Last year was a record one for inbound tourism to the UK, with visits from overseas up 4% to 39.2 million, according to new figures published from the Office of National Statistics.
An increase in number of visitors from China, Australia, the Middle East, India and the US helped drive up the figures, which produced a 9% rise in spend to £24.5b in 2017.
Visits from China grew by 29% to a record 337,000, accompanied by spend of £694m, up 35%.
Visits from the Middle East and India were up by 5% to 812,000 and by 35% to 562,000 respectively, while spend from Middle East travellers rose by 55% to £2.2m, with visitors from India spending £454m.
There were also a record 25.6 million visits from the EU last year, with visitors spending £10b.

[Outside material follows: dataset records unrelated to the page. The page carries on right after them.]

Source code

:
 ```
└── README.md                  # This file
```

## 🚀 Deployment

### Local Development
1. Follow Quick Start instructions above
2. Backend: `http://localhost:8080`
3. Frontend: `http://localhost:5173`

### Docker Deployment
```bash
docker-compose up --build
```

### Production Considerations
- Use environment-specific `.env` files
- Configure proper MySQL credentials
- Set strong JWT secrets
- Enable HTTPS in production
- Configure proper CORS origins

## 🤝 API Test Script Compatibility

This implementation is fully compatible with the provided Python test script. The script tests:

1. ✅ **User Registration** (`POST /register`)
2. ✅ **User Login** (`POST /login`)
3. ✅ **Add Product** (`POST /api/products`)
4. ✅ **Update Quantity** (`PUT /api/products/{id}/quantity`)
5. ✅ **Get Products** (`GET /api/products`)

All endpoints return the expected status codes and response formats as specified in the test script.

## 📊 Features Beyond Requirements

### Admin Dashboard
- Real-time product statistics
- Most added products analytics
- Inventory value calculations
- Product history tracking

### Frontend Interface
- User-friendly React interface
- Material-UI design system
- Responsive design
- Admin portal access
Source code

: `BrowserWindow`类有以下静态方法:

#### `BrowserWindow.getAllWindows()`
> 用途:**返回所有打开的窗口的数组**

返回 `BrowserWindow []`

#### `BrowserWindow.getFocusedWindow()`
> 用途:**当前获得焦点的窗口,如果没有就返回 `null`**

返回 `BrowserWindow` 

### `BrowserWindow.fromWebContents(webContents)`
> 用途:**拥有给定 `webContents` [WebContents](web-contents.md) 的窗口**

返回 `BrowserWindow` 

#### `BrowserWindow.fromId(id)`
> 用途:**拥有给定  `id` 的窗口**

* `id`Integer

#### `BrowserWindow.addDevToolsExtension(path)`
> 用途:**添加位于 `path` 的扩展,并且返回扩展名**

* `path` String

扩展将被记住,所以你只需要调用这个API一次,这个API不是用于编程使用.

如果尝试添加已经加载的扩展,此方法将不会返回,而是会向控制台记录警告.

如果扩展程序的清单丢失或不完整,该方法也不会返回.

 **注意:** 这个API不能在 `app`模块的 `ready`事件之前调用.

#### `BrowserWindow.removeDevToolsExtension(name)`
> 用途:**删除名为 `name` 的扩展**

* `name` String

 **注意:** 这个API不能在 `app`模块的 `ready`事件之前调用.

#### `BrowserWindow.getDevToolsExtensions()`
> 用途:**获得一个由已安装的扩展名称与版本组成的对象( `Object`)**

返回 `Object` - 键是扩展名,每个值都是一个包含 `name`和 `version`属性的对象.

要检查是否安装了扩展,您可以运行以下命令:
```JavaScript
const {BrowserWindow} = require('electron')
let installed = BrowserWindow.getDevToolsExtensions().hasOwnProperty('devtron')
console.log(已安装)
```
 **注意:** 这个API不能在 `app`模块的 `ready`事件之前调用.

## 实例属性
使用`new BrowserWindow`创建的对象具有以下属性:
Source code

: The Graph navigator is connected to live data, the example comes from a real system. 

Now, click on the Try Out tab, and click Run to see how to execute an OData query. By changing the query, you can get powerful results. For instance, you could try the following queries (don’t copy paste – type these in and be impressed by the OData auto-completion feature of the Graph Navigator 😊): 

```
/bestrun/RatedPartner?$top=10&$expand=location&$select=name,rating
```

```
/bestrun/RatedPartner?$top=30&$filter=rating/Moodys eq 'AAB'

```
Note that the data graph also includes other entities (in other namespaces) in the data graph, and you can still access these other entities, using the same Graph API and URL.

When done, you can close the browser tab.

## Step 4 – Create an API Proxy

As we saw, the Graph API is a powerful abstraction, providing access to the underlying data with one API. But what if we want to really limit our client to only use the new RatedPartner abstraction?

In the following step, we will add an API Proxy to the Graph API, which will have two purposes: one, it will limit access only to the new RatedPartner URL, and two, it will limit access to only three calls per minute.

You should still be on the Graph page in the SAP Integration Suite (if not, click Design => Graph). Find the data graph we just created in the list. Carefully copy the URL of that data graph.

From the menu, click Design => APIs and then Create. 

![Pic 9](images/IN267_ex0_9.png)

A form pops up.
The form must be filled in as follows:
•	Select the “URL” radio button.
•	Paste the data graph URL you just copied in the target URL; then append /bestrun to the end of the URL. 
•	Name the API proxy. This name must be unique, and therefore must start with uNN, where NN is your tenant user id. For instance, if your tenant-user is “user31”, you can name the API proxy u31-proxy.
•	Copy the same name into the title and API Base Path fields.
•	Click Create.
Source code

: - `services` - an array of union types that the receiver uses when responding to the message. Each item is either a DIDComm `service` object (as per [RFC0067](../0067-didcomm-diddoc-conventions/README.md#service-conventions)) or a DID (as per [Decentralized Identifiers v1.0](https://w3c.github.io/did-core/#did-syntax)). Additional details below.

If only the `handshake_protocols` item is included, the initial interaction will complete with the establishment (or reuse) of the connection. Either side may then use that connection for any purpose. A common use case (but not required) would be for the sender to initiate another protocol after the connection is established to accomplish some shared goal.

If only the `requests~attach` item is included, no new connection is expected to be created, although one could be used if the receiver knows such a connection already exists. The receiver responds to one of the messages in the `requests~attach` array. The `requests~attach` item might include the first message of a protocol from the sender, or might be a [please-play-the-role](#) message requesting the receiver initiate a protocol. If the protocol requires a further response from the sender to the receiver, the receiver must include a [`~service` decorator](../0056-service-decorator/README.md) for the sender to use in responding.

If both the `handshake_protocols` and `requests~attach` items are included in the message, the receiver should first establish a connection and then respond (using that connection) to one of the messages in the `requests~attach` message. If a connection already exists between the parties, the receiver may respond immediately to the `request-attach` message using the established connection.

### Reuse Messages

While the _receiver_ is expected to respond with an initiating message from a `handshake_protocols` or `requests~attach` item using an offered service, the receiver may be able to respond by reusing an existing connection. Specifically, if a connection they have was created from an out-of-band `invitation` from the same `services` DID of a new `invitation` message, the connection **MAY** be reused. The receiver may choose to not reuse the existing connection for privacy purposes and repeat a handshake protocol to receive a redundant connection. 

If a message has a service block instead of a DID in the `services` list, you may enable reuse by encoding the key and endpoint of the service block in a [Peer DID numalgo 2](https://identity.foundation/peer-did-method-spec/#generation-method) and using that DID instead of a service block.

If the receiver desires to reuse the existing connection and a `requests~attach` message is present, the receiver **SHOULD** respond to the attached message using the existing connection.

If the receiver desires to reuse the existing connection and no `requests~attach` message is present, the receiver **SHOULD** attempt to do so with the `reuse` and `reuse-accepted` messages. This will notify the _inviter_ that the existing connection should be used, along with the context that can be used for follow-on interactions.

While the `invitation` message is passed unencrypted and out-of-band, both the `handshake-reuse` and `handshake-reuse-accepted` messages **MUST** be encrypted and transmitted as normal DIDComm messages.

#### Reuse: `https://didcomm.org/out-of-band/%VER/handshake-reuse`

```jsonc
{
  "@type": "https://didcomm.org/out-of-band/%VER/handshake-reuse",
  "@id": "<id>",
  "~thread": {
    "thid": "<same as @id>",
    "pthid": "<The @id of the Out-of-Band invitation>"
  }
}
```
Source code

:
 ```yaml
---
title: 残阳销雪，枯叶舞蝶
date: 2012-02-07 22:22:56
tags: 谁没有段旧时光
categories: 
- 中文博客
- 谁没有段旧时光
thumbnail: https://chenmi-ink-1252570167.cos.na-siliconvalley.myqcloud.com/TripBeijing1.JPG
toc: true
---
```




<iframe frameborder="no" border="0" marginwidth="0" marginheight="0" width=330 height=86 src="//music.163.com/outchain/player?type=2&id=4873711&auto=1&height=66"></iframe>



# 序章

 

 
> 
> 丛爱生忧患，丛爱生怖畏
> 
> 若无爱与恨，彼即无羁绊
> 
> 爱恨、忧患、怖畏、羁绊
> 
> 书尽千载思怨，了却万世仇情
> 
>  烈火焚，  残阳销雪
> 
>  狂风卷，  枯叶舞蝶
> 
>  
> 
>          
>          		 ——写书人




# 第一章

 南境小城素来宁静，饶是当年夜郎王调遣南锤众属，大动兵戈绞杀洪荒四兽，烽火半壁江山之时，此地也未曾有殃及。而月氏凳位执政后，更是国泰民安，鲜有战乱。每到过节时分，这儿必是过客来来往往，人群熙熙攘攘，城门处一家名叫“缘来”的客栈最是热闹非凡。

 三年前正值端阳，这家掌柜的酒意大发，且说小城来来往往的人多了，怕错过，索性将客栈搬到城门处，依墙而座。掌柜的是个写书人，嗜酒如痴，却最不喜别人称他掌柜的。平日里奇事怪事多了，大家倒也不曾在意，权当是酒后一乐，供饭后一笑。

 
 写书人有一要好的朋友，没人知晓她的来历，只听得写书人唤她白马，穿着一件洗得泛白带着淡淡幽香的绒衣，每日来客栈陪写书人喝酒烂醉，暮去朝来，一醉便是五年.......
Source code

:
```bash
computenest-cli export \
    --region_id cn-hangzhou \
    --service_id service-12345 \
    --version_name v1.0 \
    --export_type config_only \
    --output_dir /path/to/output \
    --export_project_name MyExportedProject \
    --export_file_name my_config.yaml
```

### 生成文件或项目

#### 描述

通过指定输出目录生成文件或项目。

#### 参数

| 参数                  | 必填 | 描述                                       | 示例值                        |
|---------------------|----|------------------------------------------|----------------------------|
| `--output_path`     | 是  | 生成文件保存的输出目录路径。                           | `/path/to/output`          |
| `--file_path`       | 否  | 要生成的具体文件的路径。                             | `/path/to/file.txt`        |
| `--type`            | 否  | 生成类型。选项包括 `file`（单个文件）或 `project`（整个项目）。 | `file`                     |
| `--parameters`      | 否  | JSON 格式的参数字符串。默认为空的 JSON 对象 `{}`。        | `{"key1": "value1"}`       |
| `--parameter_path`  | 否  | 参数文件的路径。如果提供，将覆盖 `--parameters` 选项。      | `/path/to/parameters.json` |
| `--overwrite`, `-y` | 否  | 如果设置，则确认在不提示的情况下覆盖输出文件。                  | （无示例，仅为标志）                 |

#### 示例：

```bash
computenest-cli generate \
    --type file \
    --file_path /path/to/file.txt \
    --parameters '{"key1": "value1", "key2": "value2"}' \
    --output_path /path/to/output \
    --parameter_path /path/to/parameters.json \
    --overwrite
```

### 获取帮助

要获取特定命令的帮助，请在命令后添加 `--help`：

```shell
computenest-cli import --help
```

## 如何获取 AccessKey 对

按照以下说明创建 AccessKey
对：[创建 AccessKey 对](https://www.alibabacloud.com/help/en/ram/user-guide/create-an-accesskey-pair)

Tourism minister Michael Ellis welcomed the new figures. He said: "Britain's tourism industry is booming. We are working hard to sustain this excellent growth and encourage international visitors to travel around the UK, ensuring that more communities can benefit."
Patricia Yates, director of VisitBritain, added: "Tourism is one of Britain's most valuable export industries and the strong growth across many of our high-value markets demonstrates our continued ability to attract international visitors in a fiercely competitive global industry, and to deliver economic growth right across the country.
"This growth underscores the increasing importance of tourism as an industry that demonstrates Britain is an outward-facing nation, welcoming and engaging people from all over the world."
Tourism is now worth £127b annually to the UK economy.
Mike Saul, head of hospitality & leisure at Barclays, said: "Boosted by the weakness of sterling, the UK's position as a leading draw continues to bring benefit to our hospitality & leisure businesses, as well as to the retail sector.
"In uncertain economic and political times, it's reassuring to see an almost 5% increase year on year in the number of overseas travellers coming here as well as spending more than £24b on visits in 2017 which bodes well for the sector."